Il y a quelques lustres, une polémique du même genre était née de la décision d’une école publique en Allemagne. Celle-ci voulait que les classes soient balayées par les élèves en fin de journée plutôt que par du personnel de service. Exemple plus local, une école élémentaire privée sous contrat où les enfants lavent la vaisselle après le déjeuner. Scandale pour un syndicaliste passant par-là : on fait travailler les enfants.

Mais compare-t-on des choses comparables ? Quand on parle d’exploitation économique des enfants, on pense à ces gosses de 6 ans qui travaillent 10 heures par jour à fabriquer des tapis en Asie ou à des enfants travaillant dans la mine au XIXe siècle. Des situations qui ne sont heureusement plus d’actualité en France.

La jeune fille dont parle France Bleu a 14 ans (une ado). Un âge où on pouvait encore commencer son apprentissage il n’y a pas si longtemps. Son travail à la ferme ne l’a pas empêché de continuer l’école et de faire ses devoirs, y compris les quelques jours d’absence de ses parents (il est vrai que le grand-père était là aussi).

Être exploité ou travailler pour soi ?

A la fin du XIXe siècle, quand l’école est devenue obligatoire, on a fixé de longues vacances d’été pour que tout le monde puisse se consacrer aux moissons ou vendanges, enfants de moins de 14 ans compris. C’était indispensable pour le fonctionnement de l’agriculture et, dans une France encore largement paysanne, pour l’acceptation de l’école obligatoire par les parents.

Depuis, le nombre d’agriculteurs a drastiquement diminué au point que leur mode de vie est ignoré par une grande partie de la population. Mais participer d’une manière ou d’une autre à l’activité de ses parents est une réalité connue par de nombreux enfants d’artisans ou de commerçants.

Demander à des collégiens de 11 ans de porter des cartables de 10 kg ou plus semble plus acceptable que de les voir contribuer à traire les vaches. 

Sous le couvert d’une protection légitime des enfants, ne retrouve-t-on pas le vieux non-dit éducatif français, selon lequel seules les activités dites intellectuelles sont nobles ?

Valeur travail ?

Ceux qui voient une exploitation scandaleuse dans le travail d’une ado exagèrent. Ceux qui célèbrent une « valeur travail » ont-ils raison pour autant ? A moins qu’ils ne veulent dire que tout travail mérite salaire ?
= = =
Consigne ->
Poursuivez le texte sur le travail des enfants à la ferme en reprenant juste après sa dernière phrase. Le matériel qui suit n'a aucun lien avec le texte.

Données recueillies
= = =
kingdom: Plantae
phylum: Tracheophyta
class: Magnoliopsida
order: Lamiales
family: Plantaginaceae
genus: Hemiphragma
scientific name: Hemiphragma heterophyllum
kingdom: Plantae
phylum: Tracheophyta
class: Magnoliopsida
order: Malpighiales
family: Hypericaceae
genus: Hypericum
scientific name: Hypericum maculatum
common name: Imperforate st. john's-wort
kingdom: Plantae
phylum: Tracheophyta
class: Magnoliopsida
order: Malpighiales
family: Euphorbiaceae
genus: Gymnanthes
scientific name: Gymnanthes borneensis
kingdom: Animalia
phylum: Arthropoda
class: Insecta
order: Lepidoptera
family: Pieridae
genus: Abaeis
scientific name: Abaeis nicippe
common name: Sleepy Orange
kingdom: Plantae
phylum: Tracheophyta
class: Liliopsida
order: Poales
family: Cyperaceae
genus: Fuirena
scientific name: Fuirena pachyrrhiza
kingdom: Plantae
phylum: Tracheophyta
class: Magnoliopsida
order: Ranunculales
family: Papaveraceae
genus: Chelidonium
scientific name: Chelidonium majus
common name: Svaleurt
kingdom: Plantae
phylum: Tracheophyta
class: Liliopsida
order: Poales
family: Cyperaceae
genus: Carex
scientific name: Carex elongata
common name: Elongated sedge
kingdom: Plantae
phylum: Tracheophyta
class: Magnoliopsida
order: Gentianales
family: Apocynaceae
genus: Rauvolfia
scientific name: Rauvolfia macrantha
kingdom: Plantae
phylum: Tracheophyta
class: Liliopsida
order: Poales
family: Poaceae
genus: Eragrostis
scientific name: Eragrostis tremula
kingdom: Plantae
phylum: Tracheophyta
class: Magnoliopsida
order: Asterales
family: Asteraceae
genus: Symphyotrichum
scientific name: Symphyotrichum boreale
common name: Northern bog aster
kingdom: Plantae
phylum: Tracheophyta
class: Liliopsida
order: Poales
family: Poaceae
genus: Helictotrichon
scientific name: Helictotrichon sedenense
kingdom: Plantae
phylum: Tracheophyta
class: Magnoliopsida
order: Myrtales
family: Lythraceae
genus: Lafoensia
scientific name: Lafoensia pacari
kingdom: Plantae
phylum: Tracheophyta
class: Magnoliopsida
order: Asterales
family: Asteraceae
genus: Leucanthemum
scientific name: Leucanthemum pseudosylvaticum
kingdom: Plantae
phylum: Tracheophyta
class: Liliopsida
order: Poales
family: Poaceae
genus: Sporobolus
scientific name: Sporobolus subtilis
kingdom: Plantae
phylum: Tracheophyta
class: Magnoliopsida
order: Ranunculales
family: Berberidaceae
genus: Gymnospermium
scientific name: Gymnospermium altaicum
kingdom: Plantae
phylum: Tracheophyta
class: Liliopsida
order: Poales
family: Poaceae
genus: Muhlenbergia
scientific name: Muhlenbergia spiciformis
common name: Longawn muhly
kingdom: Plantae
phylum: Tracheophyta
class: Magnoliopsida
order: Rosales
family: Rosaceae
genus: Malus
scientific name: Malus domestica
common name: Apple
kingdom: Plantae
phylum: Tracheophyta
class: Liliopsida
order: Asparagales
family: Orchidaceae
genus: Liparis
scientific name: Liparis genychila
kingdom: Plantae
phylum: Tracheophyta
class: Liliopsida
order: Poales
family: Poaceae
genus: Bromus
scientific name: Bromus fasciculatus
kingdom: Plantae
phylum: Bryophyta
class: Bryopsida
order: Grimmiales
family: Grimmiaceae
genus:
= = =
Espace de réponse ->
Ce qu’on voit à travers le reportage de France Bleu, c’est d’abord une ado à qui ses parents font confiance. Faire confiance est important pour qu’un enfant ou un jeune grandisse. C’est notamment cette confiance qui en a fait une jeune fille capable de prendre des responsabilités.  Une compétence qui lui sera certainement utile dans la vie.

Faire des adultes responsables est un enjeu majeur. Travailler pour financer ses envies est certainement une bonne manière d’être responsable. Mais cela ne signifie pas pour autant que ceux qui a un moment donné se retrouvent sans travail sont forcément des irresponsables.

Raison garder

Il n’est pas forcément inutile de s’interroger sur les activités que l’on demande à des enfants ou à de jeunes ados. Mais plutôt que de vouloir faire le tri entre ce qui est bien et ce qui ne l’est pas, il vaut mieux s’interroger sur les conditions et les limites. Qu’une jeune fille participe de temps en temps aux travaux de la ferme, pourquoi pas ? Tant que ce n’est pas au détriment de ses études, ce qui ne semble pas le cas ici.

Mais à l’heure où des pédiatres s’inquiètent du nombre de jeunes en souffrance psychique, voir une ado fière de se voir confier des responsabilités devrait plutôt être une bonne nouvelle.

  1. Jean-Claude Herrenschmidt Jean-Claude Herrenschmidt 17 février 2024

    Quand j’étais jeune, j’allais à l’école. En sortant de l’école je rentrais à la maison et maman de disait : « va faire ton travail ».
    Quand l’heure du dîner approchait, elle me demandait : « as-tu fait ton travail? »
    Alors, papa rentrait du travail et nous nous mettions à table.
    Souvent il me demandait : « As-tu bien travaillé à l’école ».
    J’ai fini par comprendre que le travail c’était faire quelque chose plutôt que de bailler aux corneilles ou s’évader dans des rêves créateurs.